[Records from a collection]
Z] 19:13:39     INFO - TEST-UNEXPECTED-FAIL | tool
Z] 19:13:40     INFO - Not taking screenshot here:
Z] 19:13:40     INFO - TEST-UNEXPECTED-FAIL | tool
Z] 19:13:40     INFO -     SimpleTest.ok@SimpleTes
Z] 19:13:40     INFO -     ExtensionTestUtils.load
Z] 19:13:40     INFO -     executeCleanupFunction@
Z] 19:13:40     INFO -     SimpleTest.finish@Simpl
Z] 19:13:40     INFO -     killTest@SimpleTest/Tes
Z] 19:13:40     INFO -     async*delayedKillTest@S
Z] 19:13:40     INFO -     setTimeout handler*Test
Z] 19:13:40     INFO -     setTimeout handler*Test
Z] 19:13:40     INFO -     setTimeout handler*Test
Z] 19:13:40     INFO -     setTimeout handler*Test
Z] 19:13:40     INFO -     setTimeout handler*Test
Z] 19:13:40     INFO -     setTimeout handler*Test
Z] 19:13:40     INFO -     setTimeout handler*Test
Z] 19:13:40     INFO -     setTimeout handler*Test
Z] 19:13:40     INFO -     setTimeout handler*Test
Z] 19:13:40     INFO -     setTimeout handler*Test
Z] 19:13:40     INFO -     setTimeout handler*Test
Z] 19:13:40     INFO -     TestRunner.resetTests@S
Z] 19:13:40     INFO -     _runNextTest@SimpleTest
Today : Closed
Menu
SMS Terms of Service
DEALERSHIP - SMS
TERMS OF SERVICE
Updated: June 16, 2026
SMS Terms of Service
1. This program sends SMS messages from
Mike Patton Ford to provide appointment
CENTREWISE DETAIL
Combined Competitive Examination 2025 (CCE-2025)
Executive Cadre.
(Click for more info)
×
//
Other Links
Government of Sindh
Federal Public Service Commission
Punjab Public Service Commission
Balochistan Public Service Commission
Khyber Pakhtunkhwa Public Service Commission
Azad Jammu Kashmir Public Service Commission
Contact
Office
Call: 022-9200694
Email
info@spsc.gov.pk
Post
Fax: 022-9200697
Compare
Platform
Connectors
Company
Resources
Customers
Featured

▶ _Task details_: Could you reproduce every record exactly as written?

▶ _Final answer_:
Z] 19:13:39     INFO - TEST-UNEXPECTED-FAIL | tool
Z] 19:13:40     INFO - Not taking screenshot here:
Z] 19:13:40     INFO - TEST-UNEXPECTED-FAIL | tool
Z] 19:13:40     INFO -     SimpleTest.ok@SimpleTes
Z] 19:13:40     INFO -     ExtensionTestUtils.load
Z] 19:13:40     INFO -     executeCleanupFunction@
Z] 19:13:40     INFO -     SimpleTest.finish@Simpl
Z] 19:13:40     INFO -     killTest@SimpleTest/Tes
Z] 19:13:40     INFO -     async*delayedKillTest@S
Z] 19:13:40     INFO -     setTimeout handler*Test
Z] 19:13:40     INFO -     setTimeout handler*Test
Z] 19:13:40     INFO -     setTimeout handler*Test
Z] 19:13:40     INFO -     setTimeout handler*Test
Z] 19:13:40     INFO -     setTimeout handler*Test
Z] 19:13:40     INFO -     setTimeout handler*Test
Z] 19:13:40     INFO -     setTimeout handler*Test
Z] 19:13:40     INFO -     setTimeout handler*Test
Z] 19:13:40     INFO -     setTimeout handler*Test
Z] 19:13:40     INFO -     setTimeout handler*Test
Z] 19:13:40     INFO -     setTimeout handler*Test
Z] 19:13:40     INFO -     TestRunner.resetTests@S
Z] 19:13:40     INFO -     _runNextTest@SimpleTest
Today : Closed
Menu
SMS Terms of Service
DEALERSHIP - SMS
TERMS OF SERVICE
Updated: June 16, 2026
SMS Terms of Service
1. This program sends SMS messages from
Mike Patton Ford to provide appointment
CENTREWISE DETAIL
Combined Competitive Examination 2025 (CCE-2025)
Executive Cadre.
(Click for more info)
×
//
Other Links
Government of Sindh
Federal Public Service Commission
Punjab Public Service Commission
Balochistan Public Service Commission
Khyber Pakhtunkhwa Public Service Commission
Azad Jammu Kashmir Public Service Commission
Contact
Office
Call: 022-9200694
Email
info@spsc.gov.pk
Post
Fax: 022-9200697
Compare
Platform
Connectors
Company
Resources
Customers
Featured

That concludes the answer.